TechWhirl (TECHWR-L) is a resource for technical writing and technical communications professionals of all experience levels and in all industries to share their experiences and acquire information.
For two decades, technical communicators have turned to TechWhirl to ask and answer questions about the always-changing world of technical communications, such as tools, skills, career paths, methodologies, and emerging industries. The TechWhirl Archives and magazine, created for, by and about technical writers, offer a wealth of knowledge to everyone with an interest in any aspect of technical communications.
Subject:Re. HTML vs. Acrobat From:geoff-h -at- MTL -dot- FERIC -dot- CA Date:Thu, 7 Mar 1996 14:30:45 -0600
My take on the choice between HTML and Acrobat? Acrobat is
the way to go if the visual structure of the information
must be identical for all readers, no matter what computer
they use (i.e., if the form is as important as the
content). HTML is the way to go if the information is more
important than (and independent of) its visual structure.
Those statements are a bit more black and white than I
prefer, but they do cut to the heart of the matter.

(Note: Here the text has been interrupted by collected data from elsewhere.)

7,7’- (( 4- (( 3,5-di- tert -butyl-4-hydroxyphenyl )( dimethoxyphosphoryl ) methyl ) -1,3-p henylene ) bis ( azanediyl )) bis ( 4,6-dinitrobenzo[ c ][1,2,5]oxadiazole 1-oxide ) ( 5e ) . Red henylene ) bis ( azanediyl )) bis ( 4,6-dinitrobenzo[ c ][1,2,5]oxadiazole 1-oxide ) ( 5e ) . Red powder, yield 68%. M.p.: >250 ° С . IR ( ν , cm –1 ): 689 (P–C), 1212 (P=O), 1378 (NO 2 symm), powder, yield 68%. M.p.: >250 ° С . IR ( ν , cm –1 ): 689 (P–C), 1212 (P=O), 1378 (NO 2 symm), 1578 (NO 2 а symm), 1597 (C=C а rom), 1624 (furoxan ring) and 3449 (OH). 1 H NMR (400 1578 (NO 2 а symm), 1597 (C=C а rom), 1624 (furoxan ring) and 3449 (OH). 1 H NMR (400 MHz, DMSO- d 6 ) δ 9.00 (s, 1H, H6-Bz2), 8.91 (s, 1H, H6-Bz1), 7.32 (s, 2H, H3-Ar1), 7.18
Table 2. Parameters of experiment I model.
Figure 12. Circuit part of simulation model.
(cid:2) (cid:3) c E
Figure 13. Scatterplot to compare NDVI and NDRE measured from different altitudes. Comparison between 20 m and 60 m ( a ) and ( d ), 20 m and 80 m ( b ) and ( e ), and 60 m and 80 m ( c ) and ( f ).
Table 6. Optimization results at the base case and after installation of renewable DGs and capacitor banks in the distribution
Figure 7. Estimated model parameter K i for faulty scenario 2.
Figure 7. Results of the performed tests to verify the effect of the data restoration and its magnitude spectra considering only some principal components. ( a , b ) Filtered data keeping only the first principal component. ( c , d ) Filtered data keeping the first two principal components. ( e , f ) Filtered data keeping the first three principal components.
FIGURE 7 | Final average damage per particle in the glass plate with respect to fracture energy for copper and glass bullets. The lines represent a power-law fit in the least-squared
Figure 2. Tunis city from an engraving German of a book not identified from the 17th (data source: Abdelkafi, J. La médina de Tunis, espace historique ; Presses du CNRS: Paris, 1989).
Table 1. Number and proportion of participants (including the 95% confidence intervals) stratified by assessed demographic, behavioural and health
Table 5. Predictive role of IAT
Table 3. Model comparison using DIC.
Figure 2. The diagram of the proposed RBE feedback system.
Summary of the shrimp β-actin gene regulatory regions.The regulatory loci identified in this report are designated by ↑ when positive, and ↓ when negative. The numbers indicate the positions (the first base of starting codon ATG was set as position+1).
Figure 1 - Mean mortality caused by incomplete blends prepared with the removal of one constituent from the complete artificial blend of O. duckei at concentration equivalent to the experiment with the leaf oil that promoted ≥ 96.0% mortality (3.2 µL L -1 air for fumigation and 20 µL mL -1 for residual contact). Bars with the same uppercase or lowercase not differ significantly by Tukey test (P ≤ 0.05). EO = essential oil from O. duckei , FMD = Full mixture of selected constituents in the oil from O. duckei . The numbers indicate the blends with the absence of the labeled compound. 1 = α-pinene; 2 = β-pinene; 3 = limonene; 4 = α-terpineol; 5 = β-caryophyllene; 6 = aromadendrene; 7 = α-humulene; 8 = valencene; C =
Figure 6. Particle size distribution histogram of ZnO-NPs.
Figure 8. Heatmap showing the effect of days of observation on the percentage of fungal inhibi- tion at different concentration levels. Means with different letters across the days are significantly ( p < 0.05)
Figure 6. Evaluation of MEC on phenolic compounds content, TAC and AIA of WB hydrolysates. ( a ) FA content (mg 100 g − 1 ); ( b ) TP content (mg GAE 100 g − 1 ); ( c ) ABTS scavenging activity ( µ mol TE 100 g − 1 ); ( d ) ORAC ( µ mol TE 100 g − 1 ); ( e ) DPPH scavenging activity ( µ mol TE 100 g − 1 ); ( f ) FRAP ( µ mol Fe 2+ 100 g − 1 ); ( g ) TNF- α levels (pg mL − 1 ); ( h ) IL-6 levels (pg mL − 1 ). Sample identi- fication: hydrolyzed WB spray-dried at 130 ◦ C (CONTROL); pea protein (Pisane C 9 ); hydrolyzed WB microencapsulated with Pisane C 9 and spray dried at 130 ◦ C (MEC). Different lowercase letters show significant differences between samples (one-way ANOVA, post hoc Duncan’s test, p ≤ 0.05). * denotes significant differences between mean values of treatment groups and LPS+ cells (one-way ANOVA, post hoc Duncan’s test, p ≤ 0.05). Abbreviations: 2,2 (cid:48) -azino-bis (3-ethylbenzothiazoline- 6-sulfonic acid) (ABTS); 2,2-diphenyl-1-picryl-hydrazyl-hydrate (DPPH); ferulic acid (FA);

One other note: Until they revise applications (e.g,
PageMaker) to incorporate hyperlinks that will be preserved
when you produce the Acrobat version of the document,
Acrobat is unacceptable for online work that will change
regularly. Too much hassle to constantly have to recreate
the hyperlinks in Acrobat itself. (Caveat: I haven't
updated my version of Acrobat for more than a year... have
they fixed this gaping hole yet? I know they've at least
_tried_ to patch it in PageMaker 6, albeit unsuccessfully
so far.)
--Geoff Hart @8^{)}
geoff-h -at- mtl -dot- feric -dot- ca
Disclaimer: If I didn't commit it in print in one of our
reports, it don't represent FERIC's opinion.